In dem ehemaligen Ärztehaus gegenüber des Johannesstifts werden - ebenso wie in zwei weiteren Wohnungen am Tulpenweg und einer Wohnung in Wipperfürth - Jugendliche aufgenommen, die auf ein selbstständiges Leben als junge Erwachsene vorbereitet werden sollen. Um zwölf Jugendliche insgesamt können sich die Betreuer des Jugend- und Sozialwerks Gotteshütte kümmern. Momentan sind das junge Flüchtlinge. "Grundsätzlich nehmen wir hier aber auch deutsche Jugendliche auf, die in ihrer Familie nicht mehr leben konnten", stellt Sascha Viehoff, Geschäftsführer der Gotteshütte, klar. Damit verweist er auf die originäre Aufgabe des Jugend- und Sozialwerks, das sich um Kinder und Jugendliche aus zerrütteten Familien sorgt.

Das vierköpfige Team kümmert sich montags bis freitags von 12 bis 20 Uhr um die zwei Afghanen und drei Guineer und zeigt ihnen die Möglichkeit auf, in einer eigenen Wohnung ein eigenverantwortliches Leben zu führen. In der übrigen Zeit und am Wochenende besteht eine Rufbereitschaft. "Konkret sollen die Jugendlichen lernen, ihren eigenen Haushalt zu führen, sich mit den ihnen zur Verfügung stehenden finanziellen Mitteln zu versorgen, selbstständig Behördengänge zu meistern und sich eigenverantwortlich um ihre Gesundheit zu kümmern", erläutert Radekopp.

Auch sorgen die Betreuer für die Vermittlung von Praktikumsstellen. Der 17-jährige Mamadou Alimou-Barry aus Guinea etwa wird bei einer Wipperfürther Gärtnerei den Arbeitsalltag kennenlernen. Zusammen mit zwei Landsleuten wohnt er auf der ersten Etage des Aufgebauer-Hauses. Jeder hat sein eigenes Zimmer, Küche und Bad werden gemeinsam genutzt. In der oberen Wohnung leben zurzeit die beiden Afghanen.
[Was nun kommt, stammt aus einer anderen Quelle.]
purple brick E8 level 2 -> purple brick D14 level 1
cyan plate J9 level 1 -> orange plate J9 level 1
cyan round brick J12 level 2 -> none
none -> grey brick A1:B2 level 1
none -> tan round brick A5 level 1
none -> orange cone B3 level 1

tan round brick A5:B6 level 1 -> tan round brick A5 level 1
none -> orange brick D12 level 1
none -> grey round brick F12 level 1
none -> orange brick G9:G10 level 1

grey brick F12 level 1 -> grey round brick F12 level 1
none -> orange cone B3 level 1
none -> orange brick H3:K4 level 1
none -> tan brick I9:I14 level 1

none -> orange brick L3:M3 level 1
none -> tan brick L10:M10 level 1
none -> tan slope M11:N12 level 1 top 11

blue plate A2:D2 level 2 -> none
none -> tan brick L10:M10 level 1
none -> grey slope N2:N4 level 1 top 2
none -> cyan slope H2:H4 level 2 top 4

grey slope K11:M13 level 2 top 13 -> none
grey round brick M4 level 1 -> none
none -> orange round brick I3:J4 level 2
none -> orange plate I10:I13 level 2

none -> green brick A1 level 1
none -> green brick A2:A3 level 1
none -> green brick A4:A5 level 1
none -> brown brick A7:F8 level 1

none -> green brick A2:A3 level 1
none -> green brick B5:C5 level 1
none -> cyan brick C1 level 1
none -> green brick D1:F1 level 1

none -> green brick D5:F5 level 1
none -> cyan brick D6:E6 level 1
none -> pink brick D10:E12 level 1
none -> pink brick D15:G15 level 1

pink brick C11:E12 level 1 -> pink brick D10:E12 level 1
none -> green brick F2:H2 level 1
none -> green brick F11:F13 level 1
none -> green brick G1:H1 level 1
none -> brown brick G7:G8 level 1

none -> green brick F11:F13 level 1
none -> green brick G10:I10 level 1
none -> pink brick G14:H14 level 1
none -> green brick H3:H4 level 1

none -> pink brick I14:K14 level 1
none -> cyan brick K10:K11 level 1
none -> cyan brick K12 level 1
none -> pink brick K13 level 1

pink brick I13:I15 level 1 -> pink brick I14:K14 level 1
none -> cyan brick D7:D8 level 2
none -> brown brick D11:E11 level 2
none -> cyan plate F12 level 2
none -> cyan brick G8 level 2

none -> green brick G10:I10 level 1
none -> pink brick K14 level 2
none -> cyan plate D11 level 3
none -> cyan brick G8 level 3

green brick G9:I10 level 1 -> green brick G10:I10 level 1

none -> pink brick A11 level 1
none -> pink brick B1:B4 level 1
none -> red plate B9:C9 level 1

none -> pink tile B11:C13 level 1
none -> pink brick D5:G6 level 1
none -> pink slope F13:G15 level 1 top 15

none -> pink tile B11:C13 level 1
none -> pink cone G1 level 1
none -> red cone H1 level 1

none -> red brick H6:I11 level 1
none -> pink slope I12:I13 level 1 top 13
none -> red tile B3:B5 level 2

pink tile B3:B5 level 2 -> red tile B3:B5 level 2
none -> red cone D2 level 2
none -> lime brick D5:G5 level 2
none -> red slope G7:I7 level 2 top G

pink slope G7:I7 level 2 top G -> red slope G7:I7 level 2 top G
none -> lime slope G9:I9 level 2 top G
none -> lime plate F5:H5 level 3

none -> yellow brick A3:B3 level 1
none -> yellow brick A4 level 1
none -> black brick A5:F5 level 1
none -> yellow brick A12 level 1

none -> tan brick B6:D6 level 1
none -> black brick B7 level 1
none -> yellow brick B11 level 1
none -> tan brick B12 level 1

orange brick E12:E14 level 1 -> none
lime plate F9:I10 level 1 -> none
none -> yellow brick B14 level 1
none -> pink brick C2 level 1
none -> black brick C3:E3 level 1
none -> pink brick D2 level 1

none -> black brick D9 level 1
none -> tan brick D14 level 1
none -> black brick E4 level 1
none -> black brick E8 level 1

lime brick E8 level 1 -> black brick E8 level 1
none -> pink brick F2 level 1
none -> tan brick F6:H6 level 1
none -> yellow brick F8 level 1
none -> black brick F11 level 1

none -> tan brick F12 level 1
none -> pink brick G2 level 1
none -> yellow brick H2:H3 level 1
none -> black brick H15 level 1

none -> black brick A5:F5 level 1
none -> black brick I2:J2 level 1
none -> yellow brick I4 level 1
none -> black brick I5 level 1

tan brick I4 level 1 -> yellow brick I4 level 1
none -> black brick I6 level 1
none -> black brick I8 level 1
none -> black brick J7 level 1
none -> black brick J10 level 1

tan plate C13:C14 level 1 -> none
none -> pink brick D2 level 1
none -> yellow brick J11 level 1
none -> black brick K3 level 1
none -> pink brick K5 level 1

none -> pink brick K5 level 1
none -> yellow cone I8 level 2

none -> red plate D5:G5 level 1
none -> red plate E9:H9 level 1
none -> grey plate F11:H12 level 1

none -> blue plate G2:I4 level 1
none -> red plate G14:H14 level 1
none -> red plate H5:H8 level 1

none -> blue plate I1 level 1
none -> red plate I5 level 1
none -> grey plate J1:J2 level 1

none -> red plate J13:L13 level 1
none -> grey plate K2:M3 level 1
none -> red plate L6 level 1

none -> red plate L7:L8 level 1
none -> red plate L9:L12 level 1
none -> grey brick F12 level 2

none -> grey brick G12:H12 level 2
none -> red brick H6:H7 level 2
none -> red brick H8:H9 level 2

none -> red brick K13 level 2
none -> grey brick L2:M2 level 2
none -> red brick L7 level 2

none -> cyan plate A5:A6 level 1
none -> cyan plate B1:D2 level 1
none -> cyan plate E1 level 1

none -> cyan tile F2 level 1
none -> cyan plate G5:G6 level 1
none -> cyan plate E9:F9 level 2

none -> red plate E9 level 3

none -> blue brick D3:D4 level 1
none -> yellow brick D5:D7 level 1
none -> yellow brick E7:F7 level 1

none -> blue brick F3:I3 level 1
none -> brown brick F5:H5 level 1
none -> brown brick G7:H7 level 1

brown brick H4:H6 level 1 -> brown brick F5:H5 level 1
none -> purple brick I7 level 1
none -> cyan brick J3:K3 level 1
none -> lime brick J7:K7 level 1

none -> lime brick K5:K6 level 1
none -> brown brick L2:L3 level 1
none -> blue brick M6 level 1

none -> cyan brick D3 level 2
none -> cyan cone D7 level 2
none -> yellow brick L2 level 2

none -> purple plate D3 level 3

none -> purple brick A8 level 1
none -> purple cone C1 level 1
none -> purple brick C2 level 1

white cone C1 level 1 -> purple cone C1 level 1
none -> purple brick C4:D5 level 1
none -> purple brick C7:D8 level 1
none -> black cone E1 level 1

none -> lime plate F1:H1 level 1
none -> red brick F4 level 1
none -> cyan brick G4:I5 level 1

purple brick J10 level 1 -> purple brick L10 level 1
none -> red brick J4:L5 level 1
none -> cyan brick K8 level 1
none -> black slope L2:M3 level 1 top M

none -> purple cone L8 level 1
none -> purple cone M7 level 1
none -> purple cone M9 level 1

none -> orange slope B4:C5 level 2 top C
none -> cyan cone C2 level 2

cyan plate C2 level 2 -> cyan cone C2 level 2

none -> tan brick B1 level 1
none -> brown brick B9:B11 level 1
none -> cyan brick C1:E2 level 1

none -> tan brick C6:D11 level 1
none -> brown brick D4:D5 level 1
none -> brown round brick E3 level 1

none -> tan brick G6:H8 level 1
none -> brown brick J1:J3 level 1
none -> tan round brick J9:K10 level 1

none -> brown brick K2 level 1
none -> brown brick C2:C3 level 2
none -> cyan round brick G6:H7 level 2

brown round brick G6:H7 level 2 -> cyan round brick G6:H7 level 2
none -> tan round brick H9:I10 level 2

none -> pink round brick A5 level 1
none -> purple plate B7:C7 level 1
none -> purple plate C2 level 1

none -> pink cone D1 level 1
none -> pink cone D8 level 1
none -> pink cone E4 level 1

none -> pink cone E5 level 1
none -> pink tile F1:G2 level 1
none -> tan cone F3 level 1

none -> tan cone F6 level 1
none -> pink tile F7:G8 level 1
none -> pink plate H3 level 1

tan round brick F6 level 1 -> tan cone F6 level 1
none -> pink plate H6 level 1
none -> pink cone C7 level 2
Vor kurzem gab es schon einmal ein kleines Fest, als die Gotteshütte die Nachbarn eingeladen hatte. Sogar Familien mit Kindern seien gekommen, erzählt die Leiterin. "Alle waren unglaublich offen und nett." Überhaupt soll die Einrichtung ein offenes Haus werden. Besucher dürften gerne vorbeikommen, umgekehrt haben die jungen Flüchtlinge sich schon für Spieleabende bei den Bewohnern des Altenzentrums Johannesstift angemeldet.

Zurückhaltung und Ressentiments gibt es dennoch. So würden sich andere Fahrgäste im Bus nicht neben die Flüchtlinge setzen, und beim Arzt bekämen sie schonmal blöde Sprüche zu hören, sagt Melanie Radekopp. "Auch auf diese Wirklichkeit müssen wir sie vorbereiten."